Когда же наступает время наивысшего подъема душевного вида «сознания»? Думаем, читателю ясно, что в ответ на такой вопрос невозможно назвать какую-то точную дату. Слово «момент» мы берем в кавычки.

Человечество на всем протяжении эксплуататорского периода исторически поляризовано. Рядом с развитыми народами влачат жалкое существование угнетенные, с передовыми цивилизациями соседствует родо-племенная архаика. Исторически рассредоточены отдельные народы. Рубежи, преодолеваемые даже наиболее продвинутой частью человечества, измеряются веками и десятилетиями.

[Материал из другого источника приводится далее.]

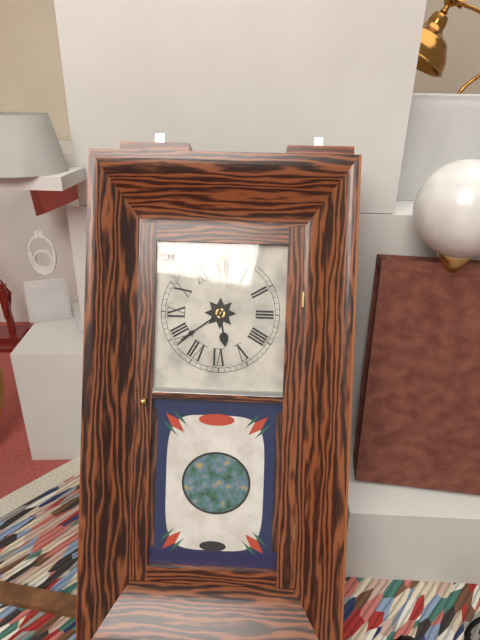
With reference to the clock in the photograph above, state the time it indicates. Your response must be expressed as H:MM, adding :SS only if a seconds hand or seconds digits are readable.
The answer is 5:39
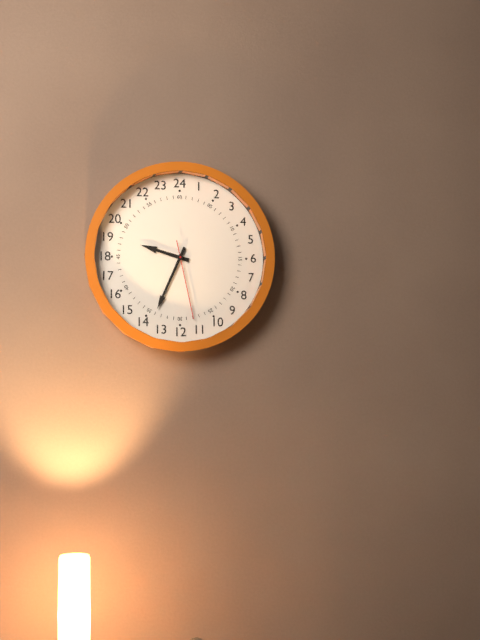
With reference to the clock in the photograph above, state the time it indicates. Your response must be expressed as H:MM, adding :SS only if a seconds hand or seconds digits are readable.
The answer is 9:34:28
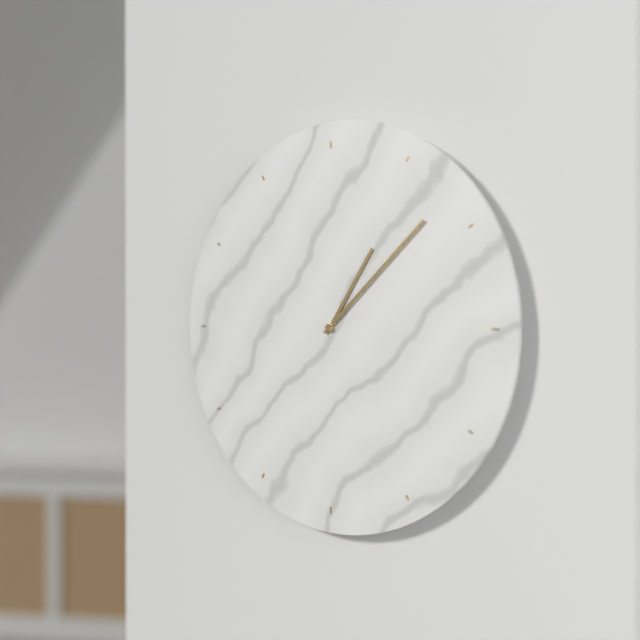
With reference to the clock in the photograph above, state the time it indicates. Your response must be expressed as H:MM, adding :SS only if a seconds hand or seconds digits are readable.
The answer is 1:08
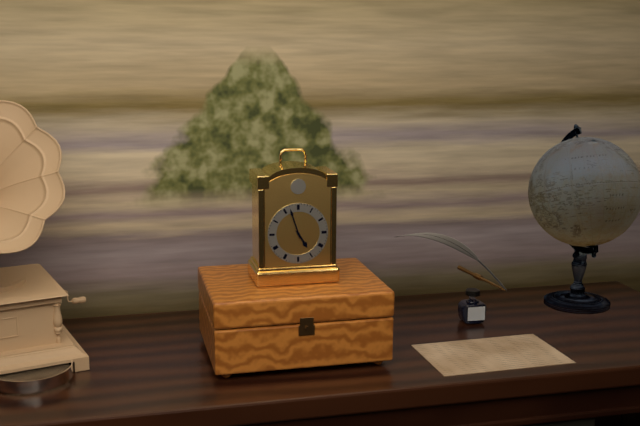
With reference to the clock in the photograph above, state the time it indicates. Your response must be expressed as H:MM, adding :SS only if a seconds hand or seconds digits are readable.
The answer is 4:57
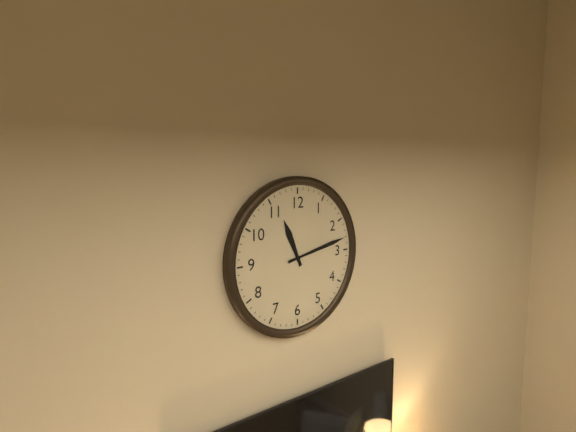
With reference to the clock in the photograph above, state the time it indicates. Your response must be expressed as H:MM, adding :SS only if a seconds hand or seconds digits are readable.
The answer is 11:13
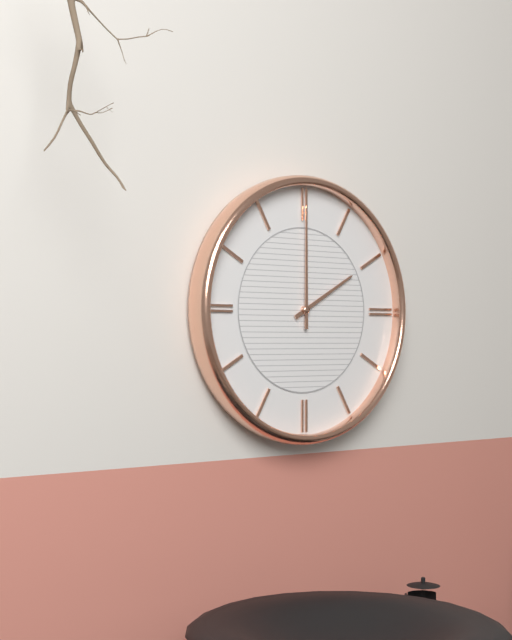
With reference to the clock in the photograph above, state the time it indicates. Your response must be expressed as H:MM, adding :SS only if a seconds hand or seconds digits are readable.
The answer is 2:00
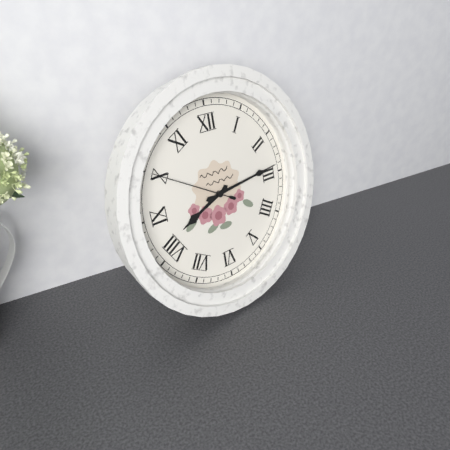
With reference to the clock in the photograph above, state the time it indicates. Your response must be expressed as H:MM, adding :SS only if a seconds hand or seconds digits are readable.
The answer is 8:14:50
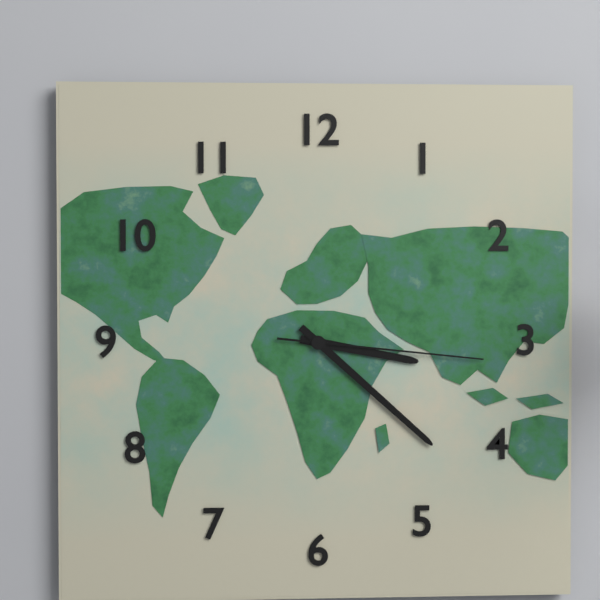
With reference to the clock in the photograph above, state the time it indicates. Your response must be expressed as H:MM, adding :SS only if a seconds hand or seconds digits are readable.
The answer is 3:22:16
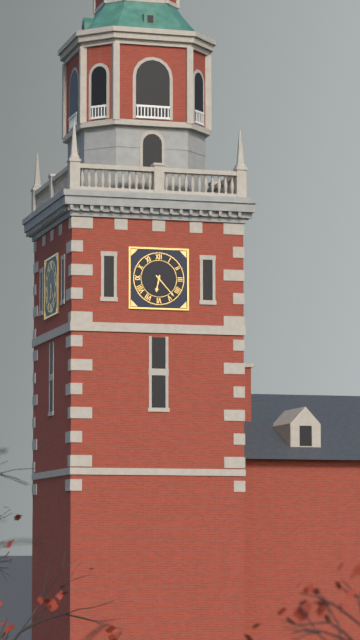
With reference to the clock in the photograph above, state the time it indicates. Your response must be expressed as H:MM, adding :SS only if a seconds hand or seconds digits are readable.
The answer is 6:23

Видимо, только в ХХ столетии душа начинает заметно увядать под воздействием прагматического потребительского «сознания», этого специфического рационализма времени заката буржуазного общества. Мы судим по той – наиболее развитой – части человечества, которая определяет уровень системы. Возможно, что здесь синтетическое «сознание» проходит, если уже не прошло, точку своего зенита. У него есть еще перспективы. Однако это перспективы пусть относительно продолжительного, но схождения с исторической сцены. Человечество выходит на дорогу, ведущую к рационалистическому «сознанию». Душа отказывается осваивать открывающиеся горизонты прогресса.

Народы, составляющие человеческое общество, и их различные части по-разному продвигаются к рационализму. Объективно отстающие в развитии подсистемы не повторяют исторический путь авангарда. Капиталистический строй, едва встав на ноги, в своем закономерном стремлении к космополитизму заставляет все страны, все народы принимать новый, в той или иной степени чуждый для них психический образ жизни. Извлекая посредством внутренней и внешней колонизации из самых древних исторических пластов миллиардные массы, буржуазное общество навязывает зависимой периферии элементы своего «сознания». Первобытная психика причудливо переплетается с классовой. Допотопное «сознание» вступает в соприкосновение с уродливым буржуазным рационализмом. В форсированном режиме одушевляется и рационализируется сопротивляющийся мистицизм. А на пороге уже – новое общественное устройство. У вливающегося в единую коллективистскую цивилизацию большинства человечества для формирования развернутого синтетического «сознания» по сути дела просто не остается времени. Страны, народы, огромные массы людей, сливаясь в ныне уже складывающейся коллективистской цивилизации (мы отвлекаемся сейчас от исторических политических колебаний, революционных взлетов и термидорианских падений) оказываются вынужденными по сокращенной программе пройти школу синтетического «сознания», свести к минимуму историческую траекторию души.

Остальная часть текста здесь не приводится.